Best Movie Soundtrack

The Flaming Lips also have a new album due this spring, which will likely be remastered and reissued by the year’s end. It has also been confirmed that they will be recording the “unofficial” soundtrack to the upcoming Will Ferrell/Drew Barrymore adaptation of “Curious George” which hits screens this summer. Not since “The Graduate” will we have seen such movie soundtrack mastery.

Best Video Games

Best Gaming System: Nintendo Revolution

Nintendo has promised that their new system would be revolutionary, and all signs seem to suggest that they are correct. Eschewing the standard view of making a new console, they are making a console with marginally improved technical specifications but with entirely new features. The first is completely backwards compatibility with the Gamecube, a welcome if not exactly stunning feature. Similarly, they are going to make the entire library of Nintendo-produced NES, SNES, and N64 games available for download, and other companies are expected to follow suit. Along with this is an entirely new control scheme. The main aspect is a remote control-esque unit that is motion sensitive. Have you ever moved the controller up in the attempt to get your character to jump? Instead of just being disappointed with the result, you will now actually see the desired action occur. While it is unknown if this new control scheme will work as promised, there is the potential for some amazing gaming.

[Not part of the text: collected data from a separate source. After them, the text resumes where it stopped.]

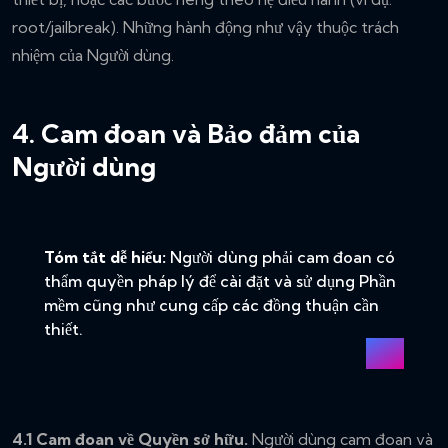
root/jailbreak). Những hành động như vậy thuộc trách
nhiệm của Người dùng.
4. Cam đoan và Bảo đảm của
Người dùng
Tóm tắt dễ hiểu:
Người dùng phải cam đoan có
thẩm quyền pháp lý để cài đặt và sử dụng Phần
mềm cũng như cung cấp các đồng thuận cần
thiết.
4.1 Cam đoan về Quyền sở hữu.
Người dùng cam đoan và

Best Game: The Legend of Zelda: Twilight Princess

This certainly seems to be the year of Nintendo. Not only do they have the launch of the Revolution, but they also have what seems to be the biggest game of the year. Taking a drastic departure from the love-it-or-hate-it Disney-esque graphics of Wind Waker, Twilight Princess has an art design that looks like the love child of The Lord of the Rings Trilogy and Zelda: Ocarina of Time. Along with this comes the amazing gameplay that people have come to expect, with a few new twists. Taking a cue from fan-favorite Zelda: Majora’s Mask, Link will have the ability to transform into a werewolf. Given the amount of polishing this game is going through, and the high standards that Nintendo holds for their flagship series, this game is going to be amazing.